Automated Discovery, Intelligent Routing
The fabric can also take on more discovery and intelligent routing work, making your infrastructure smarter and adding more dynamic IO queue resource management – but without adding overhead for users who just attach storage directly, via PCIe.
Adding extra ports and components or disconnecting devices doesn’t drastically change your storage infrastructure. Previously, the storage host wouldn't know about the changes unless you restarted the whole discovery process. Now, capabilities can be discovered automatically and dynamically. “In storage, what you want is fewer outages and less impact on applications, and this makes the whole system more manageable and more efficient,” Virtana’s He said.
That becomes more important as the size of NVMe storage networks goes from dozens to thousands of devices, Huffman noted. “As we move into pooled storage scenarios, you start to have many ways that you might have gotten to a device, and you need to understand which is the best path to this device, because they might not be created equal: I might be going through in a much slower, longer path.”
Resiliency and Recovery
There are also new resiliency features and more options for when devices fail.
Reliable as flash storage is, sometimes data is lost during writes. The new verify feature reads data immediately after it’s written, as an extra check on data integrity.
Standardised, persistent logs deliver more information about internal error states, which could feed into monitoring software to help distinguish critical and non-critical errors or allow you to recover data from a drive that failed for writes but can still be read. It will also help enterprises discover whether they need to sanitise failed drives before disposal (in case data can still be read for them), as well as making it easier for vendors to tell the difference between media failure and firmware bugs.
The new rebuild-assist option should reduce data loss in cases of partial failure. Drives will detect media failure and the drive controller will notify the host, which will attempt to rebuild the data from other copies. You can also use this to get a clearer picture of drive life and replace drives pre-emptively before they fail.
“You are making the entire infrastructure a bit smarter and more resilient and more tolerant to potential failures,” He suggested.
Better for Security
Many of these capabilities have been available in storage management software or even as proprietary features on some drives. Having them in the standard and available with the standard networking stack doesn’t just make them ubiquitous – and basic rather than premium features – it helps with the security lifecycle.
“One of the key things I'm hearing from data center customers is that they really want standard drivers,” Huffman said. “They don’t want boutique drivers. They want the inbox Linux driver, for example, and maybe they add a few capabilities, but when somebody discovers a security vulnerability, they want the standard driver, so they can update quickly.”

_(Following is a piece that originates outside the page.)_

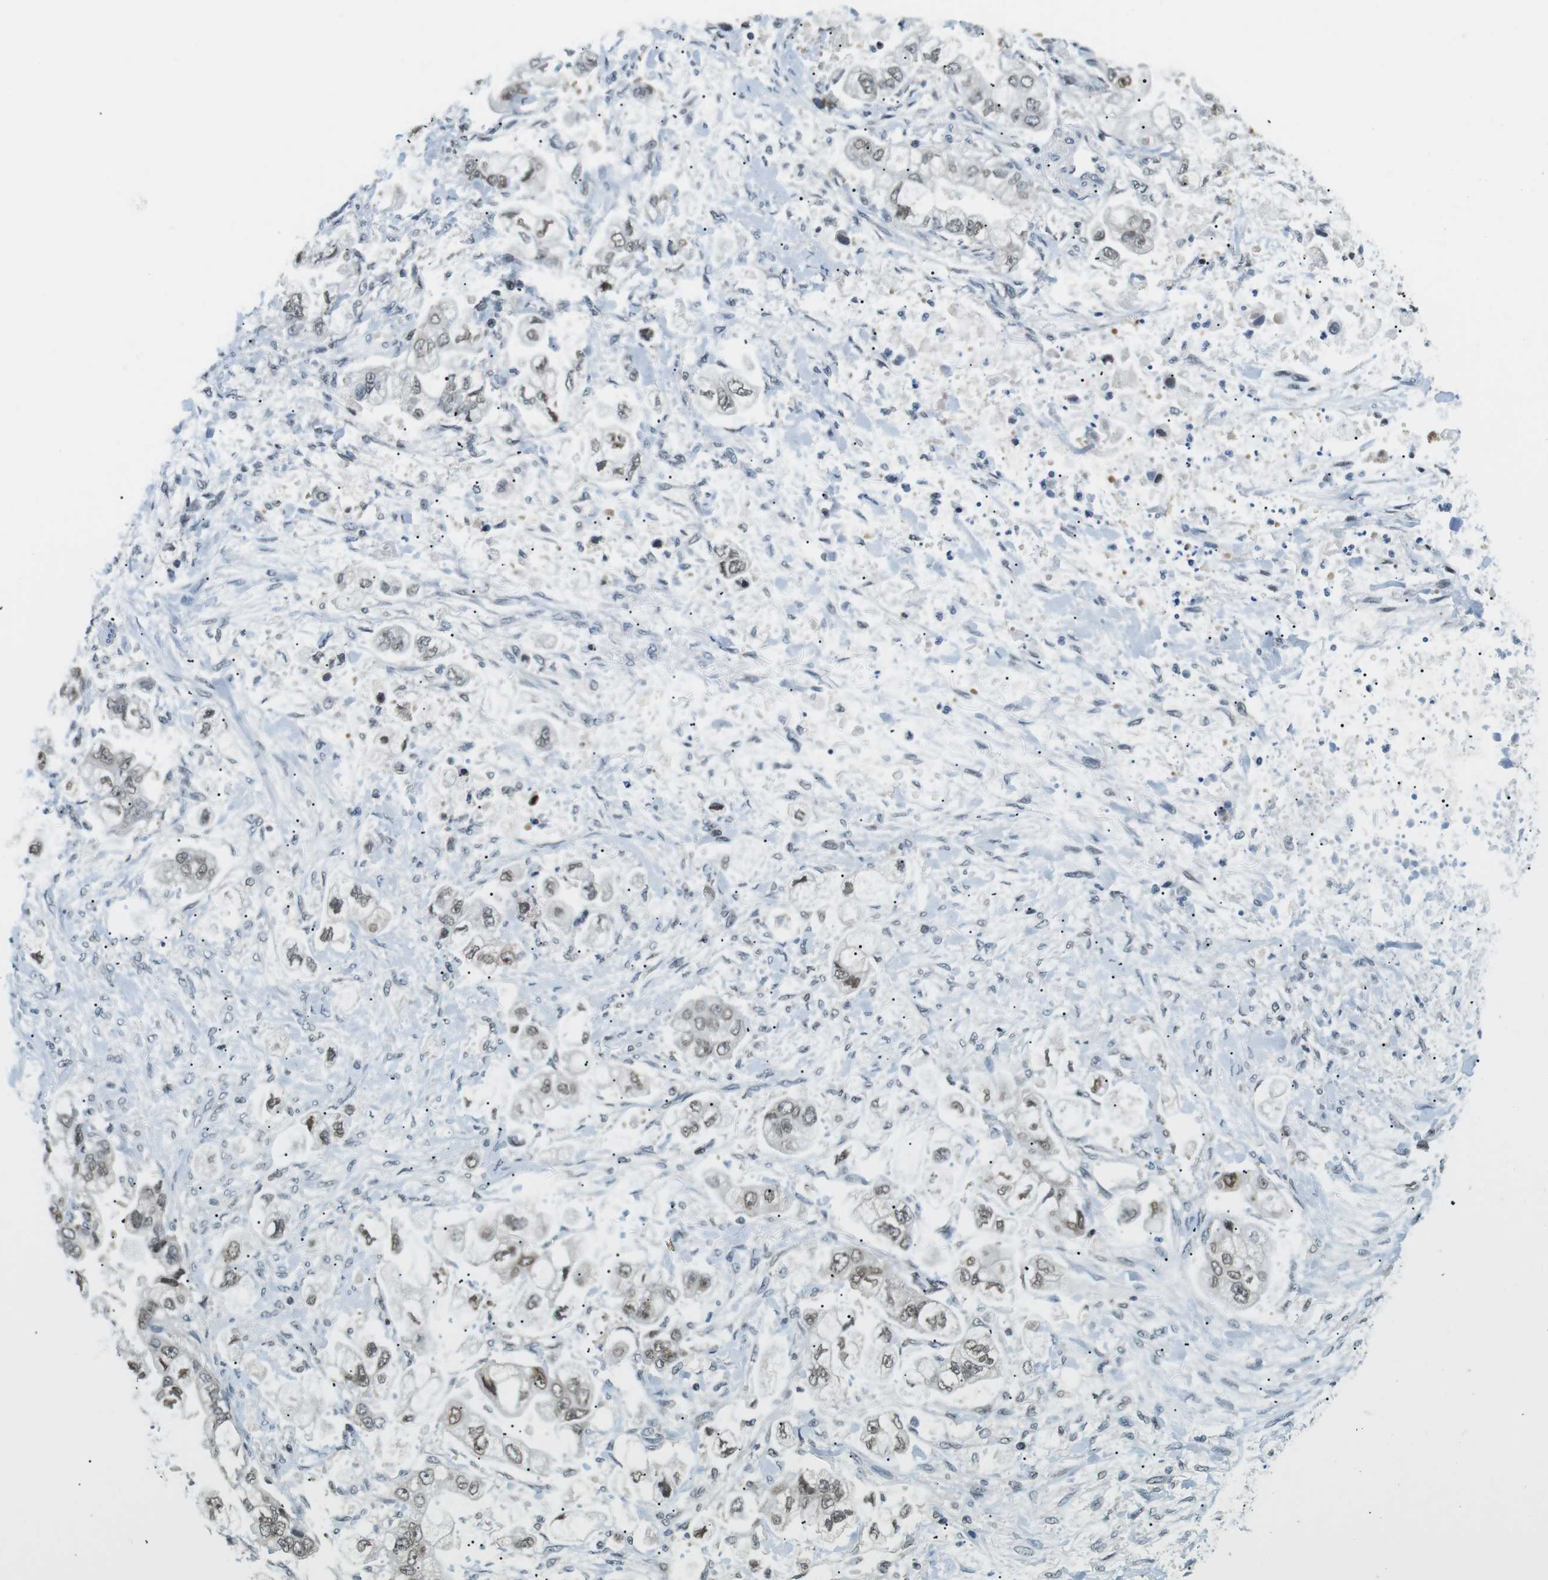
{"staining": {"intensity": "weak", "quantity": "25%-75%", "location": "cytoplasmic/membranous,nuclear"}, "tissue": "stomach cancer", "cell_type": "Tumor cells", "image_type": "cancer", "snomed": [{"axis": "morphology", "description": "Normal tissue, NOS"}, {"axis": "morphology", "description": "Adenocarcinoma, NOS"}, {"axis": "topography", "description": "Stomach"}], "caption": "Immunohistochemistry (IHC) of human stomach cancer displays low levels of weak cytoplasmic/membranous and nuclear expression in approximately 25%-75% of tumor cells.", "gene": "CSNK2B", "patient": {"sex": "male", "age": 62}}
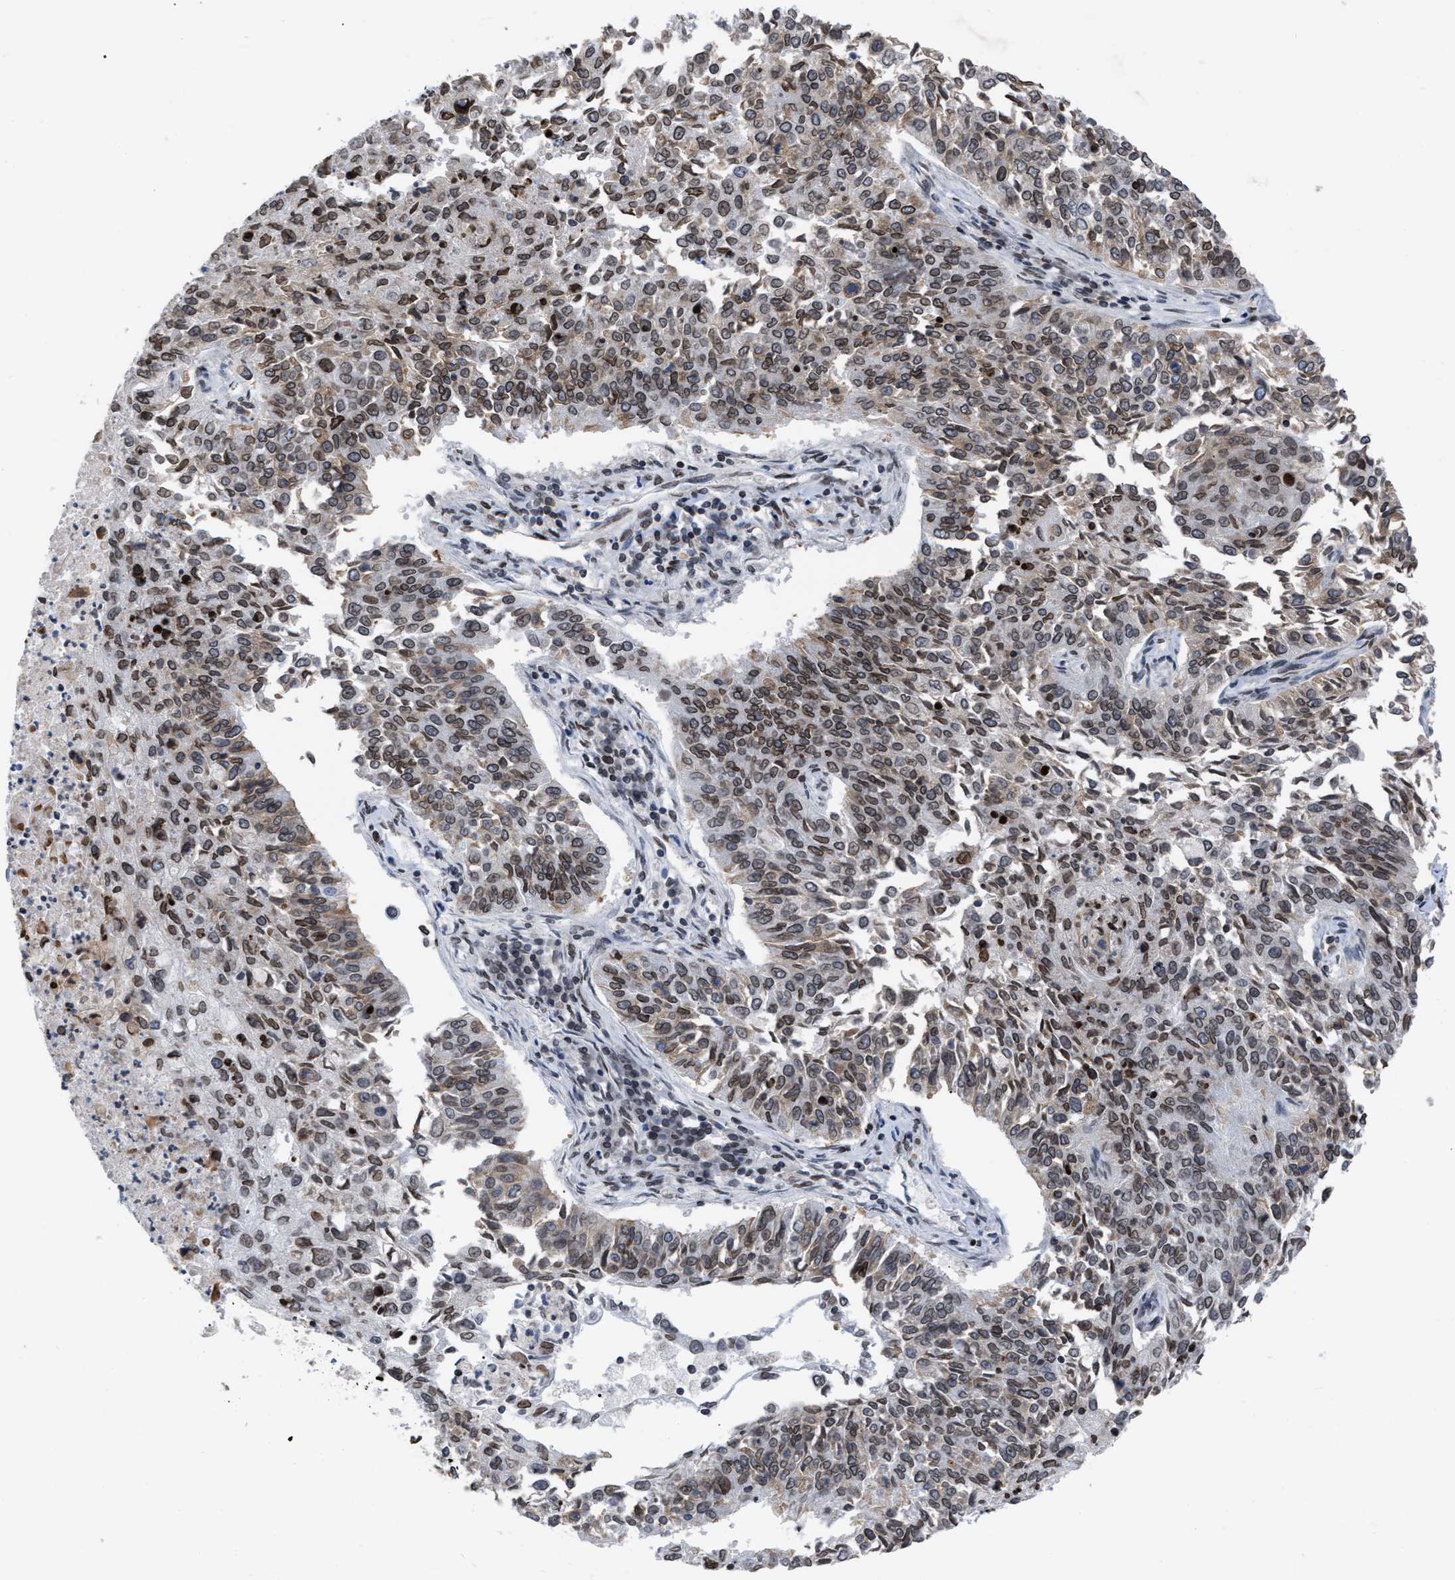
{"staining": {"intensity": "moderate", "quantity": ">75%", "location": "cytoplasmic/membranous,nuclear"}, "tissue": "lung cancer", "cell_type": "Tumor cells", "image_type": "cancer", "snomed": [{"axis": "morphology", "description": "Normal tissue, NOS"}, {"axis": "morphology", "description": "Squamous cell carcinoma, NOS"}, {"axis": "topography", "description": "Cartilage tissue"}, {"axis": "topography", "description": "Bronchus"}, {"axis": "topography", "description": "Lung"}], "caption": "Lung cancer stained for a protein demonstrates moderate cytoplasmic/membranous and nuclear positivity in tumor cells. (brown staining indicates protein expression, while blue staining denotes nuclei).", "gene": "TPR", "patient": {"sex": "female", "age": 49}}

Put it all together and NVMe enables you to create a high-capacity storage fabric that can sustain high throughput and IOPS at a competitive cost by mixing different types of flash and distributing the right parts of the workload to each. It also enables you to build a flexible storage architecture that’s not a fabric but can still be ready for future changes and devices you haven’t yet planned for, Huffman suggested.
“What we’re hearing from enterprise customers is that IO connectivity is really expensive,” she explained. “When they think about the IO bandwidth speed and the number of channels they need to provide, if they’re not doing a fabric, they’d rather be on PCIe, where they’re not dedicating the connectivity to storage.”
NVMe now gives them the flexibility to attach an accelerator to train a machine learning model, for example, or computational storage, when they need it. “When they’re building a system now, they don’t know how quickly the world is going to change for them, or what they’ll want to attach in two years’ time. With NVMe, they get all that flexibility.”